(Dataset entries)

--

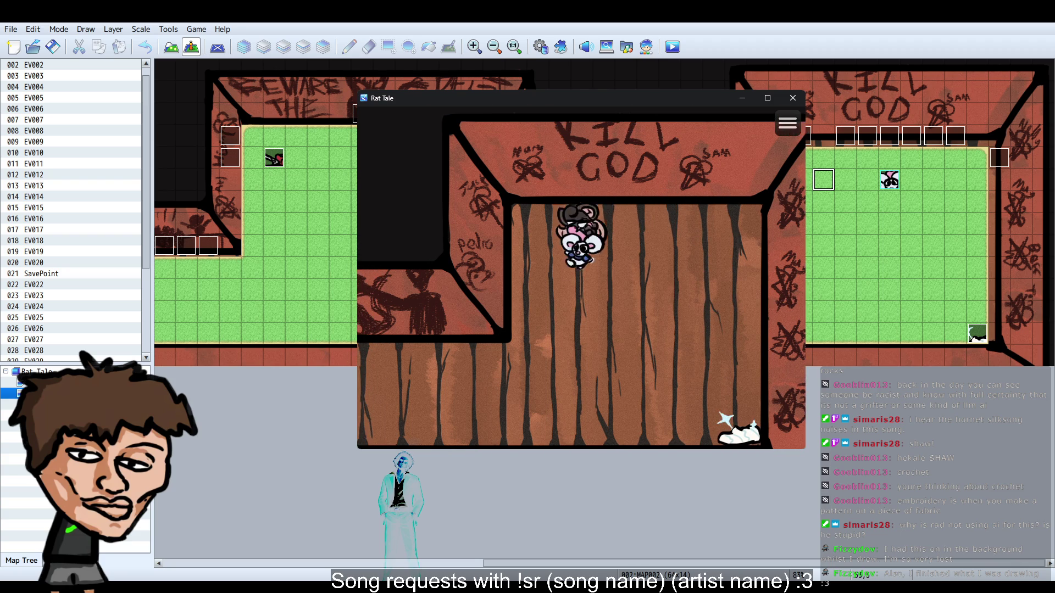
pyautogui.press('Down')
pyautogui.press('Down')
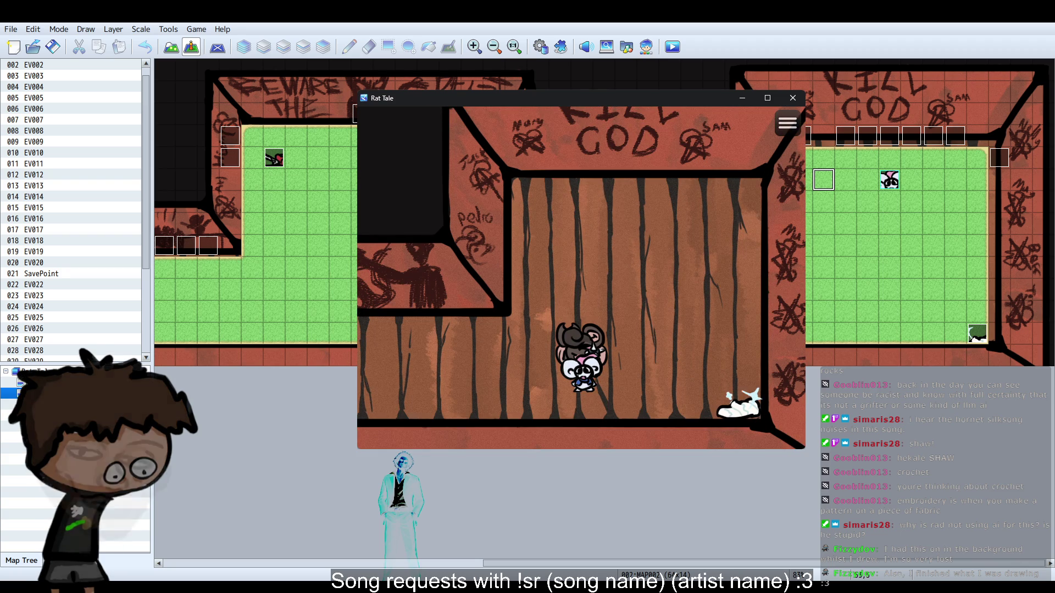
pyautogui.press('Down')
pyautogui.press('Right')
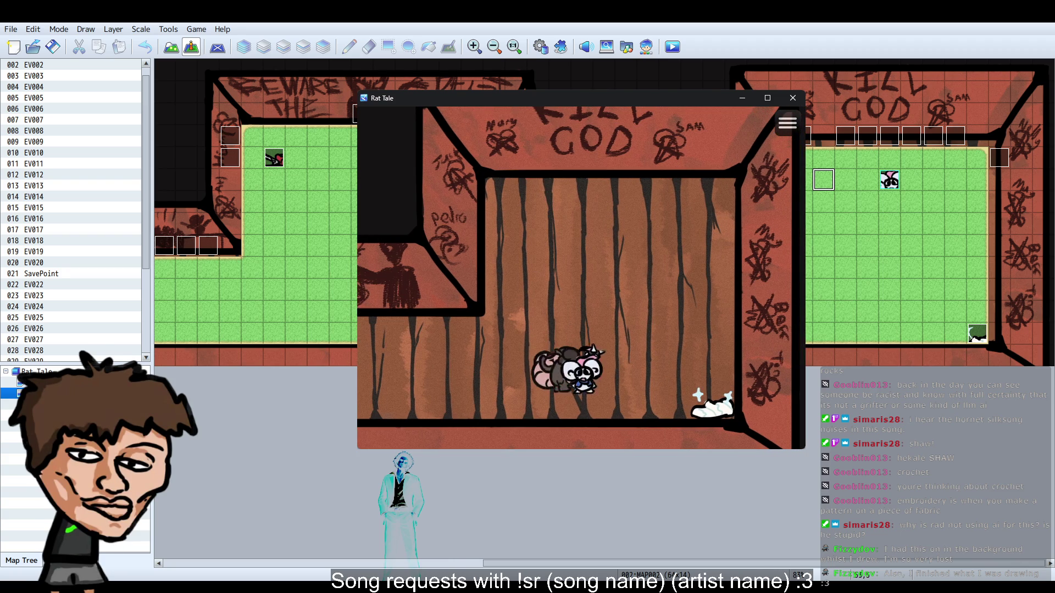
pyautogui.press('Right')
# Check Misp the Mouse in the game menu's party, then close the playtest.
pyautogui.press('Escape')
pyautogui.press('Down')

--

### What to do
Please copy every record above exactly, but leave the pictures out.

### Answer space
pyautogui.press('Down')
pyautogui.press('Down')
pyautogui.press('Down')
pyautogui.press('Right')
pyautogui.press('Right')
# Check Misp the Mouse in the game menu's party, then close the playtest.
pyautogui.press('Escape')
pyautogui.press('Down')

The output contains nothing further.